• _EXCERPT PROVIDED_
________

Researchers have found that silver embedded in antimicrobial plastic - often used for food and beverage packaging - could lead the packaging and form into its contents, especially for sweet and sugary foods.
Antimicrobial packaging prevents microbes' growth in its contents, being used for longer shelf life and safety of foods. It involves specially engineered materials such as polymers containing agents with biological properties - with silver nanoparticles. With these materials, the packaging slow spoilage and risks of foodborne illnesses making its way to consumers. While these specialized polymers are still not approved for use in the United States, researchers have investigated different polymers carrying nanoparticles for food storage.
A new report published in ACS Applied Materials & Interfaces examines the response of antimicrobial packaging across different contents.
Antimicrobial Packaging Leaches Nanoparticles
Previous studies have illustrated how some of these nanoparticle-embedded polymers leach their agents, dissolved compounds, and charged particles into water-based food simulants. However, not much has been discovered with regards to how antimicrobial packaging affects real foods and beverages. Sugar compounds, a common food and beverage ingredient have converted silver ions to potentially harmful substances, especially when consumed by humans.
It prompted Timothy V. Duncan from the US Food and Drug Administration's Center for Food Safety and Applied Nutrition, together with his colleagues, to examine complex compounds in foods and beverage and see how it affects the formation of these potentially harmful silver nanoparticles - both for direct exposure to silver and when stored inside antimicrobial packaging that contains silver particles.
Researchers added silver into liquid food and beverage to examine whether dissolve silver forms aggregates in food materials. The tested foods include naturally and artificially sweetened solutions such as soft drinks, milk, fruit juices, yogurt, and slurry. The food samples were then stored at an incubator at 104 degrees Fahrenheit (40 degrees Celsius) to simulate long-term storage in commercial packaging.
Sugary Compounds Encourage Silver Nanoparticle Aggregation
Researchers found nanostructures forming at two silver concentrations, with one of them being at an expected range from polymer-contact leaching. Simultaneously, the other was detected at an unusually high concentration, with the nanoparticle formation being monitored visually.
Researchers discovered that sugary liquids containing starch, citrate, and fats grew the most silver nanoparticles among the tested food and beverage materials. On the other hand, acidic liquids also formed silver aggregates at first but were later dissolved by the liquid.
Researchers conducted another experiment where they stored water and a pair of sugary liquids in small packets of polyethylene polymer with silver particles for the same temperature settings for 15 days. While silver was leached from the polymer layers, only the sugary solutions showed more leaching and the aggregation of silver nanoparticles. Researchers then concluded that silver nanoparticle exposure is at increased risks with sugary food and beverage in antimicrobial packaging materials under typical long-term storage conditions.

________

• _STORED DATA_

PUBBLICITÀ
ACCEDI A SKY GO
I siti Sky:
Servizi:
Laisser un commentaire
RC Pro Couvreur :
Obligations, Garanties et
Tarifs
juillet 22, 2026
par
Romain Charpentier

________

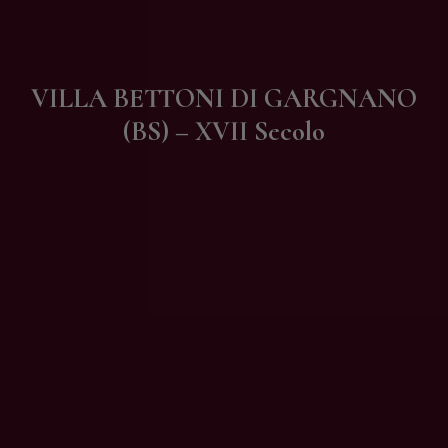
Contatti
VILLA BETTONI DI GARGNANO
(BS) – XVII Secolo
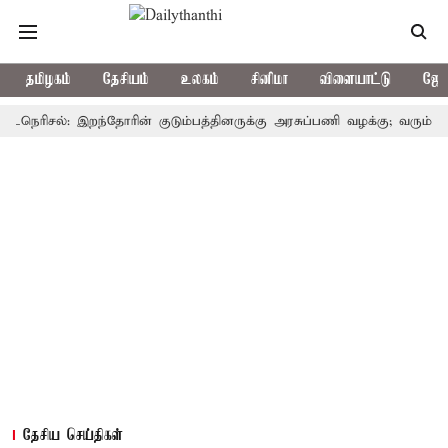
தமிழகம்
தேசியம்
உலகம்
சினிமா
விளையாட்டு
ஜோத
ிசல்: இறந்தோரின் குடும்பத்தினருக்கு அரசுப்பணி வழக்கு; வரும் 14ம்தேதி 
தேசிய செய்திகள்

________

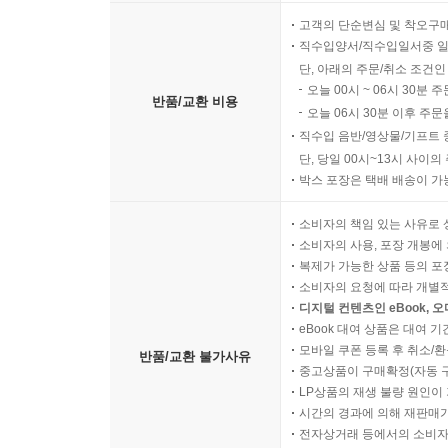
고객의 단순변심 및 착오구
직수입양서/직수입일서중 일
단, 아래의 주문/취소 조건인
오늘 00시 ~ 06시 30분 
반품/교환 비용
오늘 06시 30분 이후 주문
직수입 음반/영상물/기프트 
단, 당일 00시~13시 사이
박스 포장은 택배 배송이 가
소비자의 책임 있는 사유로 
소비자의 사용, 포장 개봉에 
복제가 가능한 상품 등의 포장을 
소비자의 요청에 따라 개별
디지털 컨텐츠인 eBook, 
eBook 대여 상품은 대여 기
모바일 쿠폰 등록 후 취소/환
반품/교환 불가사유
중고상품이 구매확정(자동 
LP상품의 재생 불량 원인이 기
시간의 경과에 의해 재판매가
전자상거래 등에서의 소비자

________

• _TRY IT_
Copy out the passage from the article on silver in antimicrobial packaging above, starting with "It prompted Timothy" and going on through "contains silver particles.".

• _REPLY TO THE TASK_
It prompted Timothy V. Duncan from the US Food and Drug Administration's Center for Food Safety and Applied Nutrition, together with his colleagues, to examine complex compounds in foods and beverage and see how it affects the formation of these potentially harmful silver nanoparticles - both for direct exposure to silver and when stored inside antimicrobial packaging that contains silver particles.